Dit maakt een toewijzing genaamd replabel, maar past het nergens op toe. Voordat het iets nuttigs doet moet je Stata vertellen om de waarden van de rep variabele te labelen met behulp van de replabel mapping die je zojuist hebt gedefinieerd. De syntaxis is:

label values variabele map

en dus:

label values rep3 replabel

om de resultaten te zien, voer je uit:

list make rep3

zodra een map is gedefinieerd, kun je deze toepassen op een willekeurig aantal variabelen: vervang de enkele variabele in het bovenstaande label values Commando door een lijst met variabelen. Stel dat u met enquêtegegevens werkt en dat uw variabelen het geslacht van de respondent, het geslacht van de echtgenoot van de respondent en het geslacht van alle kinderen van de respondent omvatten. Je zou slechts één kaart kunnen definiëren die gender heet en die dan gebruiken om de waarden van alle gender variabelen te labelen.

drie commando ‘ s voor het beheren van waarde labels: label dir geeft u een lijst van alle gedefinieerde labels, en label list vertelt u wat ze betekenen. Het describe Commando vertelt je de naam van de waarde labels die geassocieerd zijn met elke variabele (en vele andere nuttige dingen).

oefening: Maak waarde labels voor rep4 en pas ze toe. Voel je vrij om te beslissen hoe de niveaus te beschrijven.

Labels via Recode

wanneer u recode gebruikt om een nieuwe variabele aan te maken, zal Stata er automatisch een variabele label voor aanmaken (“RECODE of …”).
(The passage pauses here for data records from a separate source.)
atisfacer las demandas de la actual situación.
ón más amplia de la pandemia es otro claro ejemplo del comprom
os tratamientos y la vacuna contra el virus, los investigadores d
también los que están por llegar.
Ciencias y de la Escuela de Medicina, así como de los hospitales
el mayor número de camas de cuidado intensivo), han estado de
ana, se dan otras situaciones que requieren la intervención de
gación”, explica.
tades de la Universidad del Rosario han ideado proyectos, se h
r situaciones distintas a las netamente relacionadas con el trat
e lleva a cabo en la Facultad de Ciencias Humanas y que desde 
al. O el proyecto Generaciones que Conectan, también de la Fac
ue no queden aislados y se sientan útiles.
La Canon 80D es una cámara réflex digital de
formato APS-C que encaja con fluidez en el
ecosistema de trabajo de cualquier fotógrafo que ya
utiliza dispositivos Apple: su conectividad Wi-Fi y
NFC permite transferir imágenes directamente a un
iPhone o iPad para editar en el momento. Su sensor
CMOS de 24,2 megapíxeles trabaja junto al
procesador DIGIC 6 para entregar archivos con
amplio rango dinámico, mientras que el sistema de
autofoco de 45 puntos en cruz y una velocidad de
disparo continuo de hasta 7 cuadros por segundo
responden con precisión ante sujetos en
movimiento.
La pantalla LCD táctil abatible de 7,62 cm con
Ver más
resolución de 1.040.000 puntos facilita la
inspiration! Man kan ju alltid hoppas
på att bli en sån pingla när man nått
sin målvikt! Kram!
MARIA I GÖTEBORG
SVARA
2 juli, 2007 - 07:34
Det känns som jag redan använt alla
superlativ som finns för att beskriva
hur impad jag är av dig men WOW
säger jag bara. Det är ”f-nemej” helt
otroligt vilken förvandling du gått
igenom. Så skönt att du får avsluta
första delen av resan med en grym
U kunt ook waarde labels voor het definiëren door het gewenste label voor elke waarde aan het einde van de regel die het definieert. Maak nog een andere versie van rep3, deze keer met labels direct vanaf de creatie, met:

recode rep78 (1 2 = 1 “Bad”) (3 = 2 “Average”) (4 5 = 3 “Good”), gen(rep3c)

oefening: Maak een rep4c met behulp van recode, het instellen van waarde labels voor het.

dit bestand verandert de dataset die het gebruikt, dus het moet de nieuwe versie opslaan. Vergeet niet, sla nooit uw uitvoer over uw invoer, dus sla de nieuwe gegevens niet op als auto. Als je dat deed, kon je dit do-bestand niet opnieuw uitvoeren: het zou crashen wanneer het probeerde price2020 aan te maken omdat die variabele al zou bestaan in de gewijzigde dataset. Sla in plaats daarvan de gegevens op als autoV2, zoals in ” versie 2 van de autogegevensreeks.”

sla autoV2 op, Vervang

tot slot sluit u het logboek:

log close

Dit brengt ons bij het einde van de introductie tot Stata. We hopen dat het u heeft geholpen. Voor meer informatie, overweeg het lezen van data Wrangling in Stata, of de andere inhoud van de SSCC ‘ s Statistical Computing Knowledge Base.

laatst herzien: 5/27/2020

Geef een antwoord

Het e-mailadres wordt niet gepubliceerd.